We aimed to evaluate the safety and effectiveness of a revised, personalized bowel preparation protocol in improving colonoscopy outcomes among PtESRD patients undergoing pre-transplant evaluation.
Methods
All patients referred for screening/surveillance colonoscopy by the nephrologist were included unless canceled for non-preparation-related medical reasons. A personalized preparation protocol was implemented between 06/2024-02/2025, including a 5-days low-fiber diet, daily bisacodyl, tailored fluid intake, and reduced-volume PEG 3350 with ascorbic acid (PtESRD group). The control group (historical cohort, 01/2022–05/2024) received standard preparation: 2-days low-fiber followed by clear liquid diet and 3 liter PEG 3350 solution. The groups were compared by clinical and demographic characteristics. The primary outcome was inadequate bowel preparation, defined as a Boston Bowel Preparation Scale (BBPS) score<6. Risk factors were evaluated using logistic regression analysis.
Results
A total of 156 inpatients were included (mean age 65.2 ± 0.7 years, range 39.1–84.5 years; 116 [74.4%] male). Of these, 62 patients (39.7%) received bowel preparation with the modified PtESRD protocol, while 94 patients (60.3%) followed the standard protocol. Clinical and demographic characteristics, including age, sex, BMI, diabetes mellitus, and use of motility-affecting medications or disorders, were similar between the groups (p=NS for all).

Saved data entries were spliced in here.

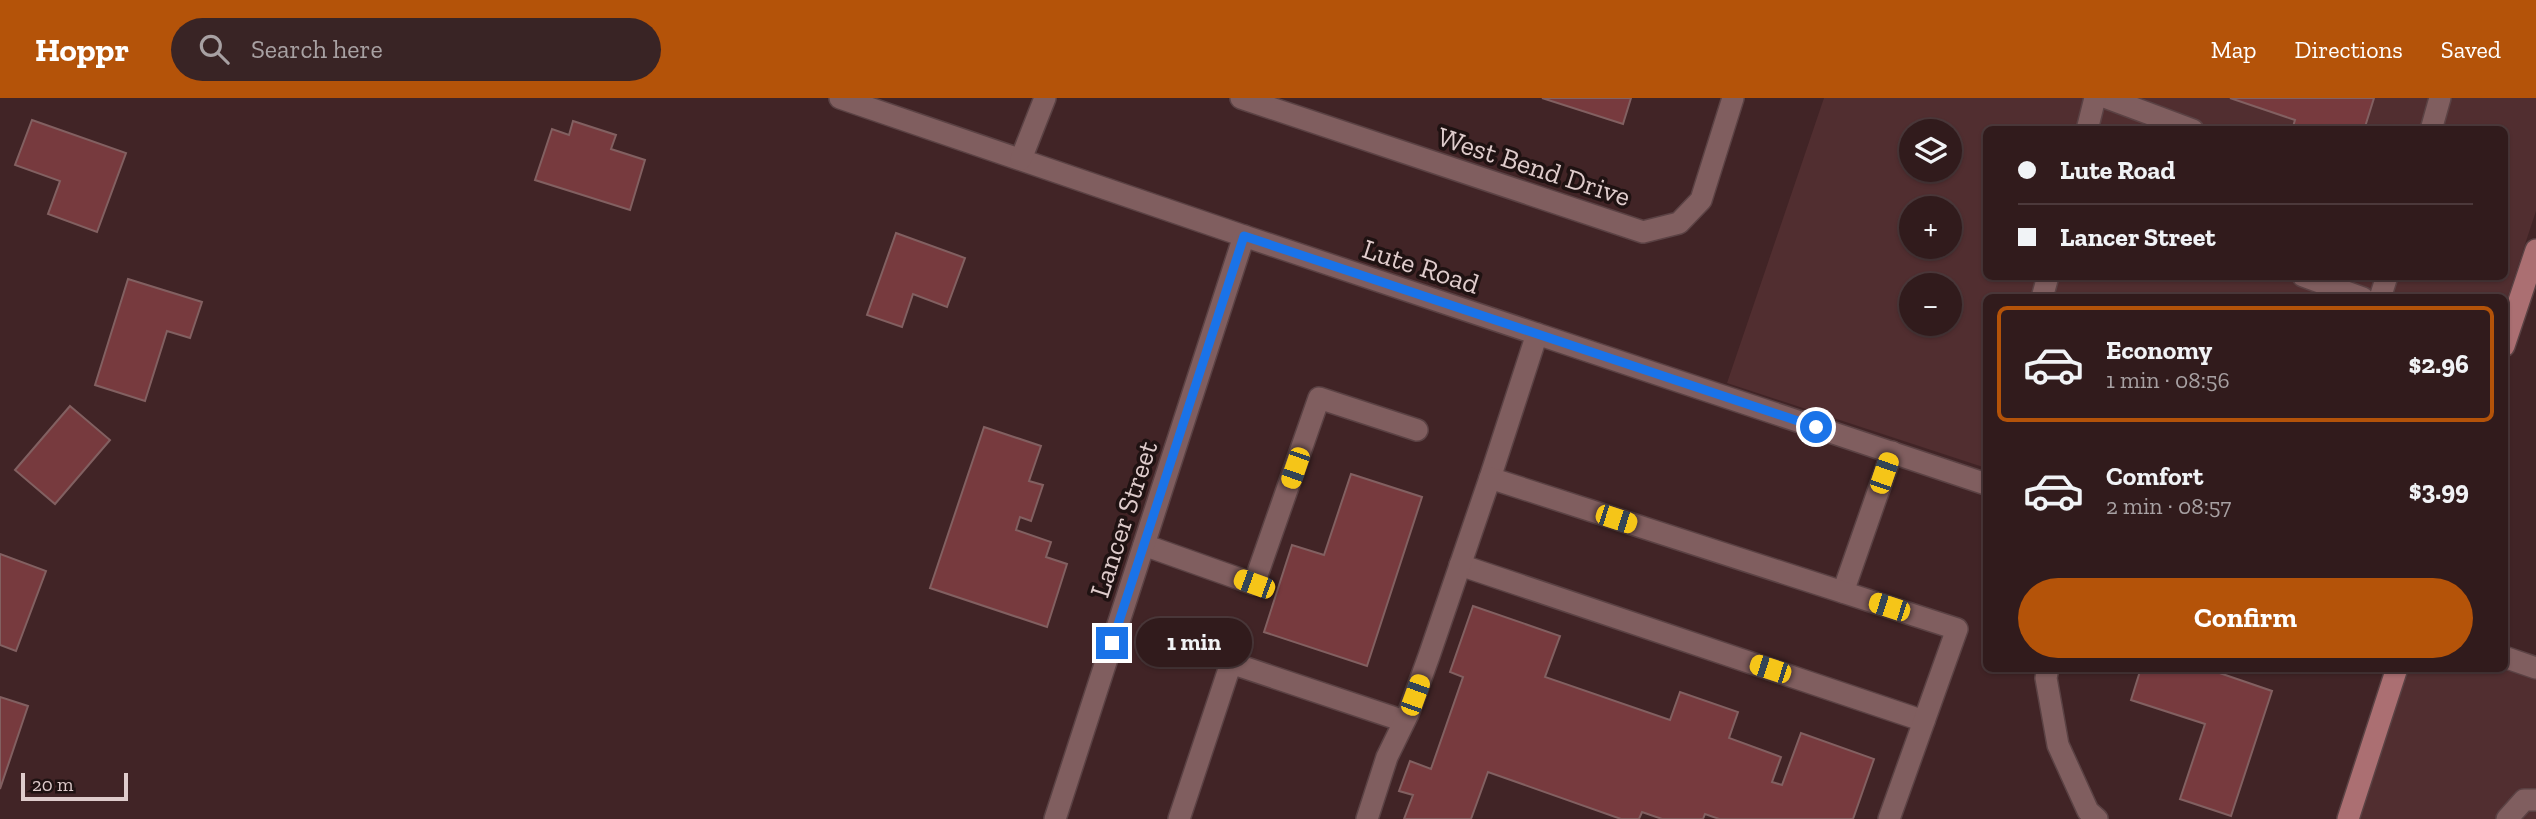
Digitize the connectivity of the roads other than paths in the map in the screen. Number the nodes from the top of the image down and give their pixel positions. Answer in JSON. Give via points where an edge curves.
{"nodes":[{"id":1,"x":840,"y":98,"type":"edge"},
{"id":2,"x":1045,"y":98,"type":"edge"},
{"id":3,"x":1241,"y":98,"type":"edge"},
{"id":4,"x":1733,"y":98,"type":"edge"},
{"id":5,"x":2095,"y":98,"type":"edge"},
{"id":6,"x":2107,"y":98,"type":"edge"},
{"id":7,"x":2440,"y":98,"type":"edge"},
{"id":8,"x":2088,"y":126,"type":"edge"},
{"id":9,"x":2182,"y":126,"type":"edge"},
{"id":10,"x":2432,"y":126,"type":"edge"},
{"id":11,"x":1021,"y":159,"type":"junction"},
{"id":12,"x":1244,"y":236,"type":"junction"},
{"id":13,"x":2536,"y":250,"type":"edge"},
{"id":14,"x":2314,"y":280,"type":"edge"},
{"id":15,"x":2352,"y":294,"type":"edge"},
{"id":16,"x":1537,"y":334,"type":"junction"},
{"id":17,"x":2508,"y":334,"type":"edge"},
{"id":18,"x":1418,"y":430,"type":"dead end"},
{"id":19,"x":1892,"y":452,"type":"junction"},
{"id":20,"x":1490,"y":478,"type":"junction"},
{"id":21,"x":1983,"y":483,"type":"edge"},
{"id":22,"x":1144,"y":545,"type":"junction"},
{"id":23,"x":1460,"y":565,"type":"junction"},
{"id":24,"x":1843,"y":592,"type":"junction"},
{"id":25,"x":2508,"y":658,"type":"edge"},
{"id":26,"x":2536,"y":668,"type":"edge"},
{"id":27,"x":2047,"y":672,"type":"edge"},
{"id":28,"x":2396,"y":672,"type":"edge"},
{"id":29,"x":1404,"y":721,"type":"junction"},
{"id":30,"x":1924,"y":721,"type":"junction"},
{"id":31,"x":2536,"y":800,"type":"edge"},
{"id":32,"x":1061,"y":817,"type":"edge"},
{"id":33,"x":1180,"y":819,"type":"edge"},
{"id":34,"x":1367,"y":819,"type":"edge"},
{"id":35,"x":1889,"y":819,"type":"edge"},
{"id":36,"x":2097,"y":819,"type":"edge"},
{"id":37,"x":2348,"y":819,"type":"edge"},
{"id":38,"x":2507,"y":819,"type":"edge"}],
"edges":[{"from":1,"to":11,"type":"street","name":"Lute Road"},
{"from":2,"to":11,"type":"street"},
{"from":3,"to":4,"type":"street","name":"West Bend Drive","via":[[1643,232],[1679,223],[1701,200]]},
{"from":5,"to":8,"type":"street"},
{"from":6,"to":9,"type":"street"},
{"from":7,"to":10,"type":"street"},
{"from":11,"to":12,"type":"street","name":"Lute Road"},
{"from":12,"to":16,"type":"street","name":"Lute Road"},
{"from":12,"to":22,"type":"street","name":"Lancer Street"},
{"from":13,"to":17,"type":"main road"},
{"from":14,"to":15,"type":"street"},
{"from":16,"to":19,"type":"street","name":"Lute Road"},
{"from":16,"to":20,"type":"street"},
{"from":18,"to":22,"type":"street","via":[[1319,398],[1254,584]]},
{"from":19,"to":21,"type":"street","name":"Lute Road"},
{"from":19,"to":24,"type":"street"},
{"from":20,"to":23,"type":"street"},
{"from":20,"to":24,"type":"street"},
{"from":22,"to":32,"type":"street","name":"Lancer Street"},
{"from":23,"to":29,"type":"street"},
{"from":23,"to":30,"type":"street"},
{"from":24,"to":30,"type":"street","via":[[1957,629]]},
{"from":25,"to":26,"type":"street"},
{"from":27,"to":36,"type":"street","via":[[2058,745],[2088,811]]},
{"from":28,"to":37,"type":"main road"},
{"from":29,"to":33,"type":"street","via":[[1231,663]]},
{"from":29,"to":34,"type":"street"},
{"from":30,"to":35,"type":"street"},
{"from":31,"to":38,"type":"street","via":[[2524,800]]}]}
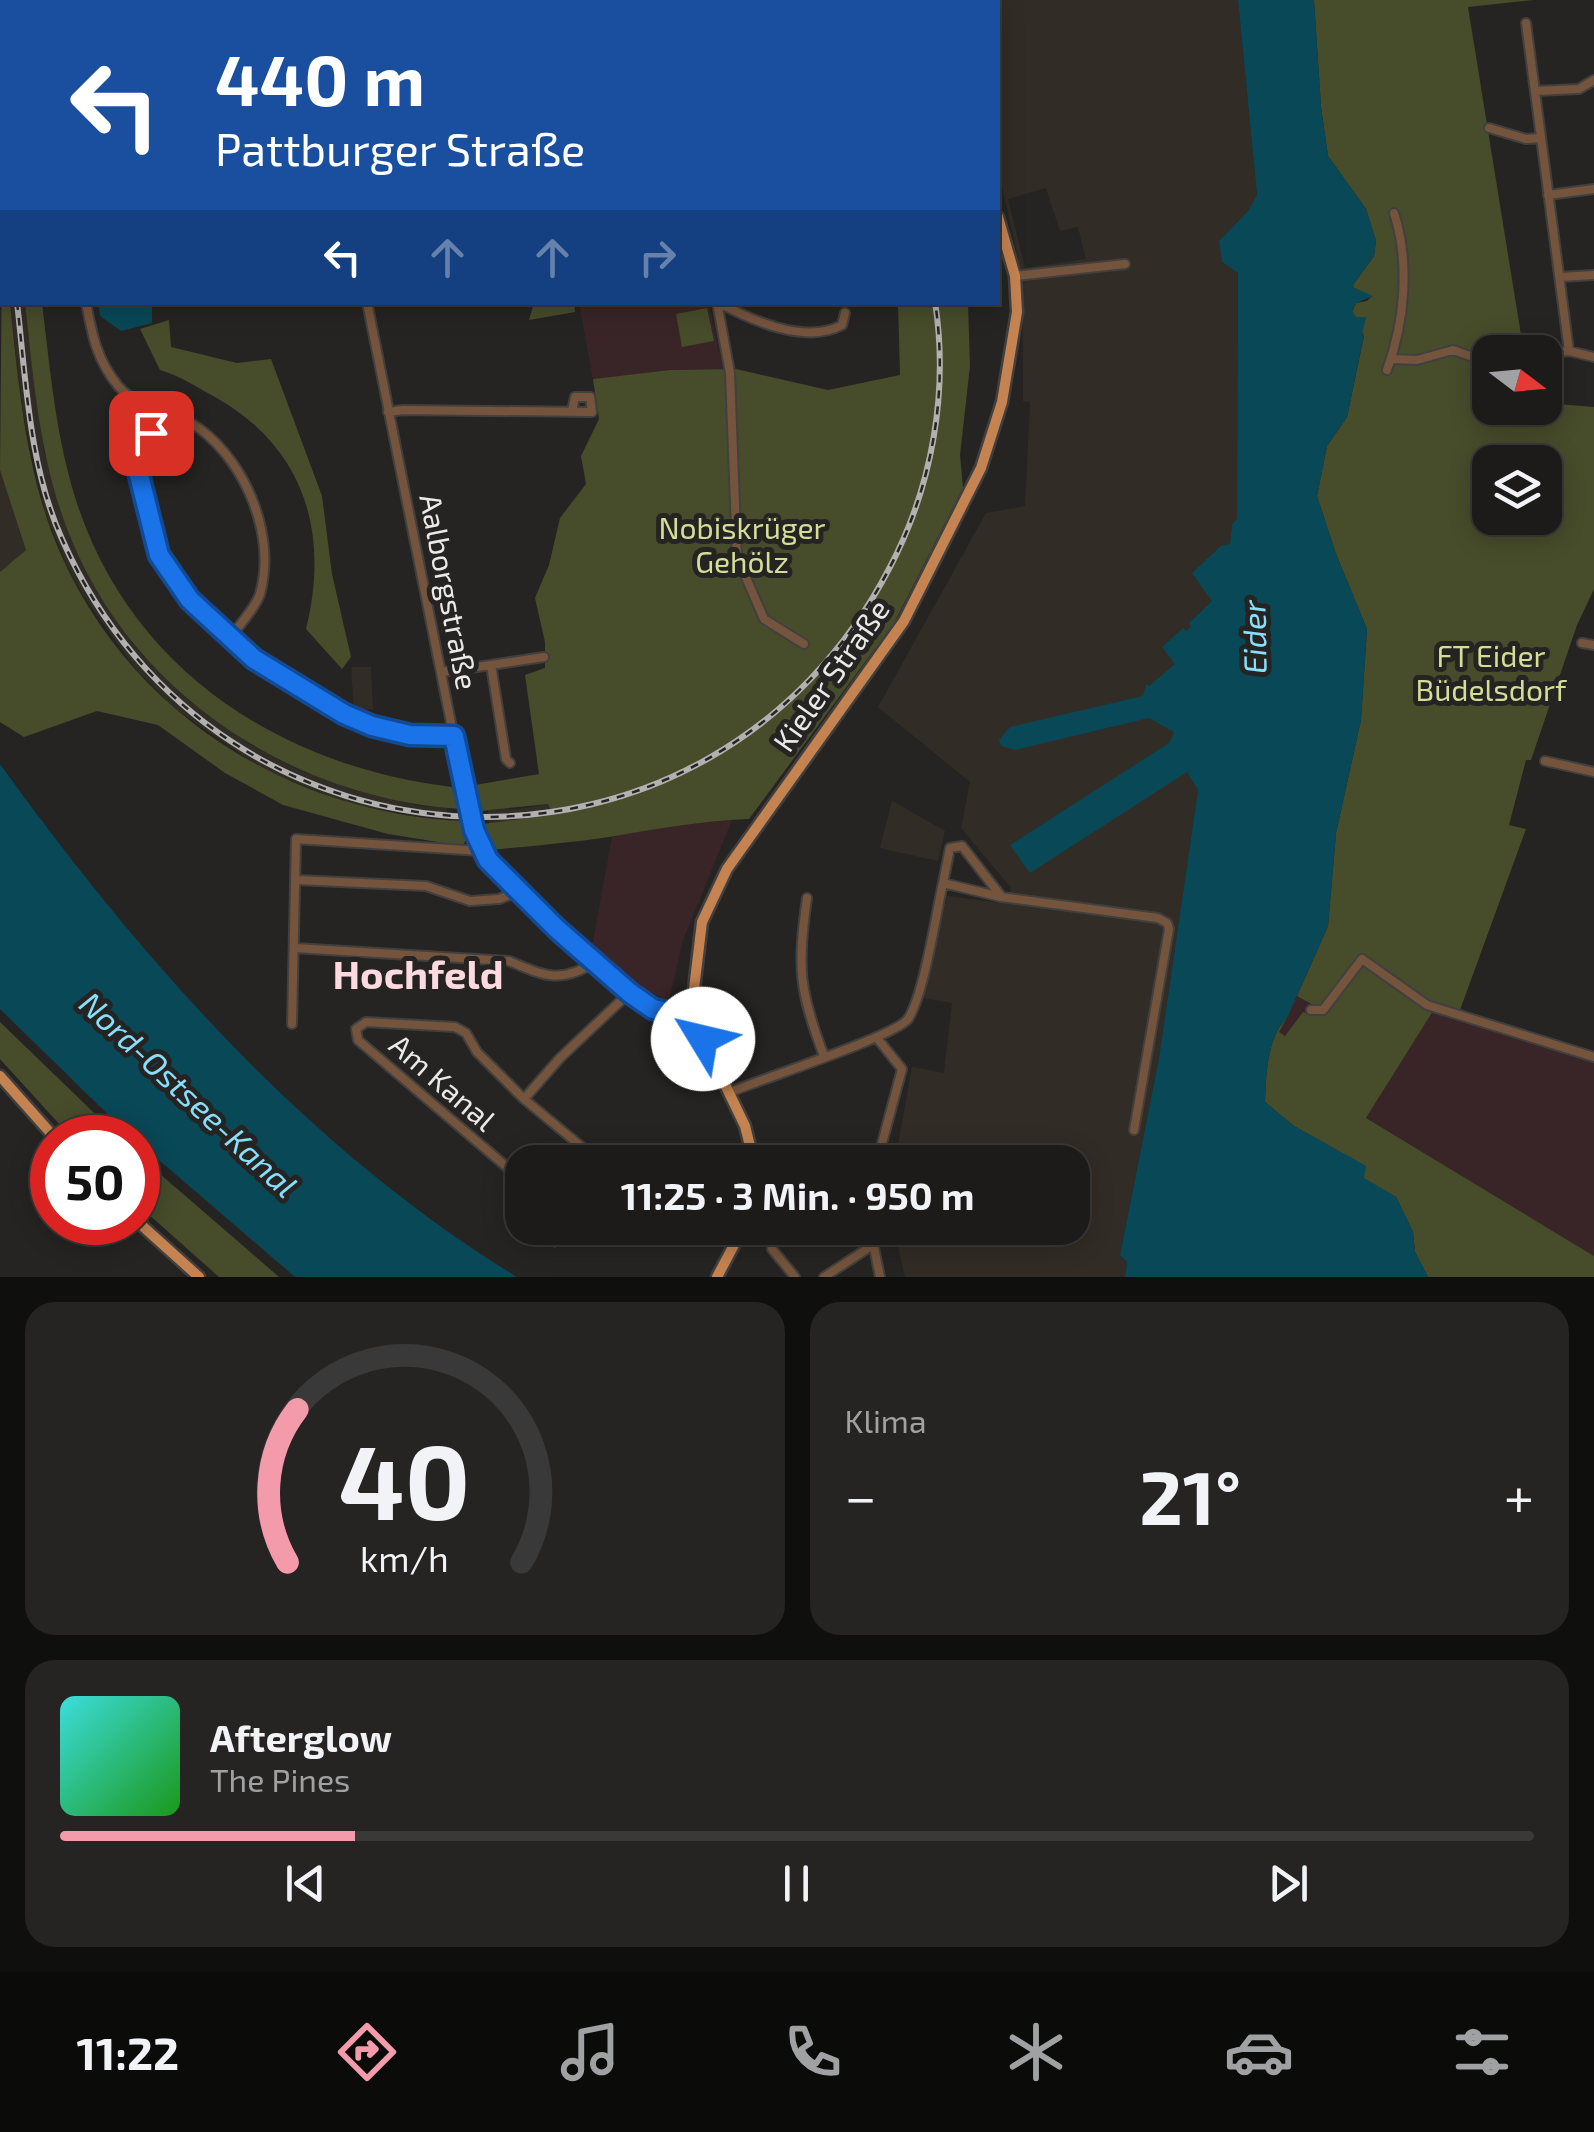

Active smoking was more prevalent in the control group (23.4% vs. PtESRD 8.1%, p=0.017). The proportion of patients with a BBPS<6 was significantly lower in the PtESRD group compared to control (40.3% vs. 66%; P=0.002). This effect was consistent across all three colonic segments: right (33.9% vs. 62.8%, p<0.001), transverse (25.8% vs. 45.7%, p=0.012) and left (23.0% vs. 53.8%, p<0.001). The proportion of complete preparation failures (BBPS=0) was significantly lower among ptESRD (3.2%) compared to 27.7% among controls (p<0.001). Complete colonoscopy, defined as cecal or ileal intubation, was achieved in 98.4% of PtESRD patients compared to 81.9% of controls (p < 0.001). In multivariate regression analysis, the PtESRD protocol was an independent protective factor, reducing the rate of inadequate bowel preparation by 65% (OR 0.365, 95% CI 0.180–0.741, p = 0.005), adjusted for sex, age, BMI, active smoking, and diabetes mellitus.
Conclusions
This proof-of-concept study shows that the PtESRD protocol improves bowel preparation and colonoscopy completion rates in hospitalized ESRD transplant candidates. Its independent predictive value supports its use and highlights the potential of tailored protocols in high-risk patients. Further prospective studies are needed to confirm these findings and guide broader implementation.